*Dataset content*:
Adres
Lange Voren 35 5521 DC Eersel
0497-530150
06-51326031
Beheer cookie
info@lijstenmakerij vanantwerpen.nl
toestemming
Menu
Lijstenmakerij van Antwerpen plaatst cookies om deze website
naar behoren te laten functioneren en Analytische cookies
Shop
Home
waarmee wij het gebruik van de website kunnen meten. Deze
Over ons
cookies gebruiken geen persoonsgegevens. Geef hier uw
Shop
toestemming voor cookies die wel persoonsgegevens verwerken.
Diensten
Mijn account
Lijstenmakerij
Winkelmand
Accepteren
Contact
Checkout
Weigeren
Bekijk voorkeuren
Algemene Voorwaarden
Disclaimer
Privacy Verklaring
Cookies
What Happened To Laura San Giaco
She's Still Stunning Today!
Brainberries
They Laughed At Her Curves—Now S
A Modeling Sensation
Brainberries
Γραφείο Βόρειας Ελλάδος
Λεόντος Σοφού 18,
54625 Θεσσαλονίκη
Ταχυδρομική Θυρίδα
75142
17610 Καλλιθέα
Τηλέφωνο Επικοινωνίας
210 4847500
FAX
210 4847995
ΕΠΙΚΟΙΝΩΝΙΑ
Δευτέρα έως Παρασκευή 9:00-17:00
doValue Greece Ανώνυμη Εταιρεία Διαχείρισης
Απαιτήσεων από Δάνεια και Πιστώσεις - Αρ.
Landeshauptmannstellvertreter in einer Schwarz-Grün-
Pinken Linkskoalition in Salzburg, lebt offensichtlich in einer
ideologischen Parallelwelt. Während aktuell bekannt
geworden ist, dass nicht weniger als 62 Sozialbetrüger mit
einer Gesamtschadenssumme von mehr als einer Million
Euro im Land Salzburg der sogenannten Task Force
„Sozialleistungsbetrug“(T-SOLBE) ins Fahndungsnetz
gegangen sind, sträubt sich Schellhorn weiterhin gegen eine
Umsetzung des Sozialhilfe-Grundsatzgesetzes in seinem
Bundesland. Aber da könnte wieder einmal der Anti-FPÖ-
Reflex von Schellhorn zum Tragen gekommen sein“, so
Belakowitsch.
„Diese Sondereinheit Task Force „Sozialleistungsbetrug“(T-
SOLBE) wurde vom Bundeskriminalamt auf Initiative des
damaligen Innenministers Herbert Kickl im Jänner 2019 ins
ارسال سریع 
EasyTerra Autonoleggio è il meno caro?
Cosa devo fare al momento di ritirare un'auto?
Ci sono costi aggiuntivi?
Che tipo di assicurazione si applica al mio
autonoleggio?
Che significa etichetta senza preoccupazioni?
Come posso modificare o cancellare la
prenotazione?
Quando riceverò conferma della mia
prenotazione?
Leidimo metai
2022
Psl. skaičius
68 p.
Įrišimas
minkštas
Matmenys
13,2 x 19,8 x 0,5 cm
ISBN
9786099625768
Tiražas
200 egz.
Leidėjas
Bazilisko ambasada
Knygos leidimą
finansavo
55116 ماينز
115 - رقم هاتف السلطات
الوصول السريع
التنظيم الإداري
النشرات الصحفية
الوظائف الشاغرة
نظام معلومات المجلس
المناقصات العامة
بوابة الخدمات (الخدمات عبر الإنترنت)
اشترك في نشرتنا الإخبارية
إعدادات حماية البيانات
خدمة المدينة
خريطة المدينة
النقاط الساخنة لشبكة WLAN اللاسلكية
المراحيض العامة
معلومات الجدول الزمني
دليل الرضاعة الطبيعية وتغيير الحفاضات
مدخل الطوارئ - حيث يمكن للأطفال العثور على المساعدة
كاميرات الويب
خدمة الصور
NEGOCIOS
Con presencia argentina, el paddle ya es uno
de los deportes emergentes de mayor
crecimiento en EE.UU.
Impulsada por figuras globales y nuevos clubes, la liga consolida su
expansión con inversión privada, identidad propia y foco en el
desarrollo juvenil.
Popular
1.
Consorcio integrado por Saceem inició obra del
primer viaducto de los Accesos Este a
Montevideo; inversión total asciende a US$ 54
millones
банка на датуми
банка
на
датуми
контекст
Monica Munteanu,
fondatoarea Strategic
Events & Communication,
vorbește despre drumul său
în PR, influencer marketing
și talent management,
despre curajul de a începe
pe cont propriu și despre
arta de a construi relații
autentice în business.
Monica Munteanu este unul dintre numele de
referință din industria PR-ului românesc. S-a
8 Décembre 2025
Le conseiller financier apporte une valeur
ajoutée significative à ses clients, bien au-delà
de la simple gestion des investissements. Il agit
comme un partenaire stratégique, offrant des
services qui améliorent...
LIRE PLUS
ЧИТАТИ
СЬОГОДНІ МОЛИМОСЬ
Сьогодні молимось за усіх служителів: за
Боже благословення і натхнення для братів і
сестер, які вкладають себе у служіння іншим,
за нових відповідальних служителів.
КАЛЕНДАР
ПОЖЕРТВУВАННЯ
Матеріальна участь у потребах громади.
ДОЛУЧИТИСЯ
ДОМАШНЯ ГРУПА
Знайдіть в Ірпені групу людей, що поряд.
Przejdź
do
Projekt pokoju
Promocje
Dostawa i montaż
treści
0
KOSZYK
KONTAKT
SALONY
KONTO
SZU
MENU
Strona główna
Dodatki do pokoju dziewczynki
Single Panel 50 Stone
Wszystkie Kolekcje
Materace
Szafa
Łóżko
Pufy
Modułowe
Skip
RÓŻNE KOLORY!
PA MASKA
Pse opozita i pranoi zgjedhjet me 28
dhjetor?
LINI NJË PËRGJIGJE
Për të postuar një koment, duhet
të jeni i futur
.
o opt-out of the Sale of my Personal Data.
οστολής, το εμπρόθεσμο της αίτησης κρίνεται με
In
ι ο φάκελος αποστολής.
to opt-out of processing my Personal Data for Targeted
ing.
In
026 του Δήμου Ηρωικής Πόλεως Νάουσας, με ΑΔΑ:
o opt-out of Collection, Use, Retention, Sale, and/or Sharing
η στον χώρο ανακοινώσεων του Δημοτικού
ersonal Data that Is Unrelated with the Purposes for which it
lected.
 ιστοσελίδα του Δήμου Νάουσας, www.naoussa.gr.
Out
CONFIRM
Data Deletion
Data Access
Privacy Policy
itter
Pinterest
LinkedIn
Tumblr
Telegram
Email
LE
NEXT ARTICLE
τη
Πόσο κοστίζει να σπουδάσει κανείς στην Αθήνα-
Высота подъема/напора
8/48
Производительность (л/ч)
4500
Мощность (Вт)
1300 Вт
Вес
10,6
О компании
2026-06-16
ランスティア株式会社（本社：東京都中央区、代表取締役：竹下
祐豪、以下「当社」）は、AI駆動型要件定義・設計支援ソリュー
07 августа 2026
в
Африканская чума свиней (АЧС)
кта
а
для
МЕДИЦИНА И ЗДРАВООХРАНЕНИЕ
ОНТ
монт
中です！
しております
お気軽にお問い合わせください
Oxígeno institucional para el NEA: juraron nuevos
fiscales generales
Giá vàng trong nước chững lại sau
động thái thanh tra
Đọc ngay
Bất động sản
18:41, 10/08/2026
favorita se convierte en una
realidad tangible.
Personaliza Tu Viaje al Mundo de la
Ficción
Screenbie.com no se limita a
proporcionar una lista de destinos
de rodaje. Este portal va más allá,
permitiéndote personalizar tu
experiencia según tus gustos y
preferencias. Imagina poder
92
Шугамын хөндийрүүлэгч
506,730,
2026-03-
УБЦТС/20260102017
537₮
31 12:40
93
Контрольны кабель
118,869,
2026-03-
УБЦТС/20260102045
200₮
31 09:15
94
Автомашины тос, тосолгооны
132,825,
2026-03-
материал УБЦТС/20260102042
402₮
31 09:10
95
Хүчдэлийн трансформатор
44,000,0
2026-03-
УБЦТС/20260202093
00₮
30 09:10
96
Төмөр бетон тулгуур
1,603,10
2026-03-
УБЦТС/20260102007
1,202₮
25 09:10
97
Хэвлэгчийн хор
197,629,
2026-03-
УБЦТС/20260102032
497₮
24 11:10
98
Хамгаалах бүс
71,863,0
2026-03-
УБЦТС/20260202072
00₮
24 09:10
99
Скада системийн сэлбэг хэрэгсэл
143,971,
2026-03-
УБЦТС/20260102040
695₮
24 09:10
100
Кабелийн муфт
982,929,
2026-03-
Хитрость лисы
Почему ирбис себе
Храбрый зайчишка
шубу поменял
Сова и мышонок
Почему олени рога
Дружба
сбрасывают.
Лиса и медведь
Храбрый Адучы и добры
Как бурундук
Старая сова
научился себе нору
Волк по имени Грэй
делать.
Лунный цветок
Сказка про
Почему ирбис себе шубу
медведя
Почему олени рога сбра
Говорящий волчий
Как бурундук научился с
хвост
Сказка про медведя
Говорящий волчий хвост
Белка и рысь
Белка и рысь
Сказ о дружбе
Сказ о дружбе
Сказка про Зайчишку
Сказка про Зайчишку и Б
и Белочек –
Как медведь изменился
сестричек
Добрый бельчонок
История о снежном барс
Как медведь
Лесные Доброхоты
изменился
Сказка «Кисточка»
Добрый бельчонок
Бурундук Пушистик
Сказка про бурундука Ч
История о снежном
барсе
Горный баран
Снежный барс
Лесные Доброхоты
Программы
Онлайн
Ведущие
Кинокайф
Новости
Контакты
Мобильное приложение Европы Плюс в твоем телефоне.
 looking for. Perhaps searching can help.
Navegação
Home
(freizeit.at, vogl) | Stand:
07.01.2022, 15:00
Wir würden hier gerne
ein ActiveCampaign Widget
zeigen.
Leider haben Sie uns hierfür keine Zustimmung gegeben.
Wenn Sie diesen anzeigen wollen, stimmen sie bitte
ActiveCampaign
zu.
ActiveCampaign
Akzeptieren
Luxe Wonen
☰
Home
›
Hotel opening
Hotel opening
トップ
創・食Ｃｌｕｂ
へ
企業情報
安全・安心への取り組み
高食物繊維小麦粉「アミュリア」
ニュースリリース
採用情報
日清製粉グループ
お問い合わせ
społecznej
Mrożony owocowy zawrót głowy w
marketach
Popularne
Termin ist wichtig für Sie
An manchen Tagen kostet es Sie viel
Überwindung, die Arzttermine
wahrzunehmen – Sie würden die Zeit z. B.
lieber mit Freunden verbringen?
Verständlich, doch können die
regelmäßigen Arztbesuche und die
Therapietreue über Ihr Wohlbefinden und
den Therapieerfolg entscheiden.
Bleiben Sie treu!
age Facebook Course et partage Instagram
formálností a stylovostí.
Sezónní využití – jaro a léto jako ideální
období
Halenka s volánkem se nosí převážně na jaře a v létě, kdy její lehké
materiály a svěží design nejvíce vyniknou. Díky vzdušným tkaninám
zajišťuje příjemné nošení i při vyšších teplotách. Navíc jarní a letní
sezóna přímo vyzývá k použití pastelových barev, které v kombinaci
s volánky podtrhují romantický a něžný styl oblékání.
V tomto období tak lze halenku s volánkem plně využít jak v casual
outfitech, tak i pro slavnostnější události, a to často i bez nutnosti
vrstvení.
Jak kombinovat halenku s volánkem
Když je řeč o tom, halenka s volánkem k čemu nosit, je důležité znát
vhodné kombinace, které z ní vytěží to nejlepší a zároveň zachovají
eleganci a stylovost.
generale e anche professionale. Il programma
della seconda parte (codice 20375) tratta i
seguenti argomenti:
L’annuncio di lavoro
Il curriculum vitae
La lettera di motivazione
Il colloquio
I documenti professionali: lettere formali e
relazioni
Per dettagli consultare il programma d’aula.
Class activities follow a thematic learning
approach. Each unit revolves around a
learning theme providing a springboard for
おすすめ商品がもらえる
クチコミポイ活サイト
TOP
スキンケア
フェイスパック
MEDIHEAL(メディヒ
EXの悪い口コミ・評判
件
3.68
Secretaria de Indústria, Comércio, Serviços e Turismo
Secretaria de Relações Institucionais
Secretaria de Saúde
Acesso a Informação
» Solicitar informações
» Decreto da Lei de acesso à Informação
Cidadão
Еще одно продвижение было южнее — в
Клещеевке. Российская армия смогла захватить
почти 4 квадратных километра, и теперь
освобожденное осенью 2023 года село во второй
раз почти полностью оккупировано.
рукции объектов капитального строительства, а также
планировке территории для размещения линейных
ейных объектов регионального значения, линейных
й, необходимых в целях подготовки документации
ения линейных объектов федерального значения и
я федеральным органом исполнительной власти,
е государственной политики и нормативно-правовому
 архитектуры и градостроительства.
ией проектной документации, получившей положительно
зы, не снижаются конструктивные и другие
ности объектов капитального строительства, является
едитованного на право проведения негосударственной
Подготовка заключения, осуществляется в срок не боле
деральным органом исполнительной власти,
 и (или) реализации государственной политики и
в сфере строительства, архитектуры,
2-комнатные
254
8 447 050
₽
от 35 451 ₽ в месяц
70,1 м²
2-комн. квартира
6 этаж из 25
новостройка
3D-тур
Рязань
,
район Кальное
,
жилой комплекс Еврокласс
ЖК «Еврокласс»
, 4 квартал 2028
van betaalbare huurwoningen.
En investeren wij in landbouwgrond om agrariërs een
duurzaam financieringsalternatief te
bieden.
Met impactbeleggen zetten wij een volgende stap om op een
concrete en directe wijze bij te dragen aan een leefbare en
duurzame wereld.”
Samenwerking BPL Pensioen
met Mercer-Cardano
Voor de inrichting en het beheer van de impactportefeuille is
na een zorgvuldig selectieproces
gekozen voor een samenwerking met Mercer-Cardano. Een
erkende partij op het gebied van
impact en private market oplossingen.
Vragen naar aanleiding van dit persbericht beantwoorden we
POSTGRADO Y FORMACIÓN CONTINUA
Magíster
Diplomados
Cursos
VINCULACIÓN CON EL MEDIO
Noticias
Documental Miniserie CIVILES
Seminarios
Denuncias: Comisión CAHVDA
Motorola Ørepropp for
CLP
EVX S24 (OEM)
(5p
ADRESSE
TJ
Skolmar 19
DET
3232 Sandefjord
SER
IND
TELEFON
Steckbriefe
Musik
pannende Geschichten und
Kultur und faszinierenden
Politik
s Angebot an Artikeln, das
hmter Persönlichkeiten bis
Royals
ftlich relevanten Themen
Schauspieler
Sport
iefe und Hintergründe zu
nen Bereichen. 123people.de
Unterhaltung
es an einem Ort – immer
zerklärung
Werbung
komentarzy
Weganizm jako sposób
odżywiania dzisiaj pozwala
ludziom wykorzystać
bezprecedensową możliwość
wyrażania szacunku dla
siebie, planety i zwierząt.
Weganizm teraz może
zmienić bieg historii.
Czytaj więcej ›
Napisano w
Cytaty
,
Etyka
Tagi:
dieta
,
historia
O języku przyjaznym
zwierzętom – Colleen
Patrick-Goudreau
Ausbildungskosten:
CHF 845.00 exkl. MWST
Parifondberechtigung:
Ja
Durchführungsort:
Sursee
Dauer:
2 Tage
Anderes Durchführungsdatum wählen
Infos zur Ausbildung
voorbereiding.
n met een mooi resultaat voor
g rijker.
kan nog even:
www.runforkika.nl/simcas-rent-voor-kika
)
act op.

*Exercise directions*:
Looking at the data above, return every line from the one with "07.01.2022, 15:00" down to the one with "age Facebook Course et partage Instagram", exactly and inclusively.

*Answer to the problem*:
07.01.2022, 15:00
Wir würden hier gerne
ein ActiveCampaign Widget
zeigen.
Leider haben Sie uns hierfür keine Zustimmung gegeben.
Wenn Sie diesen anzeigen wollen, stimmen sie bitte
ActiveCampaign
zu.
ActiveCampaign
Akzeptieren
Luxe Wonen
☰
Home
›
Hotel opening
Hotel opening
トップ
創・食Ｃｌｕｂ
へ
企業情報
安全・安心への取り組み
高食物繊維小麦粉「アミュリア」
ニュースリリース
採用情報
日清製粉グループ
お問い合わせ
społecznej
Mrożony owocowy zawrót głowy w
marketach
Popularne
Termin ist wichtig für Sie
An manchen Tagen kostet es Sie viel
Überwindung, die Arzttermine
wahrzunehmen – Sie würden die Zeit z. B.
lieber mit Freunden verbringen?
Verständlich, doch können die
regelmäßigen Arztbesuche und die
Therapietreue über Ihr Wohlbefinden und
den Therapieerfolg entscheiden.
Bleiben Sie treu!
age Facebook Course et partage Instagram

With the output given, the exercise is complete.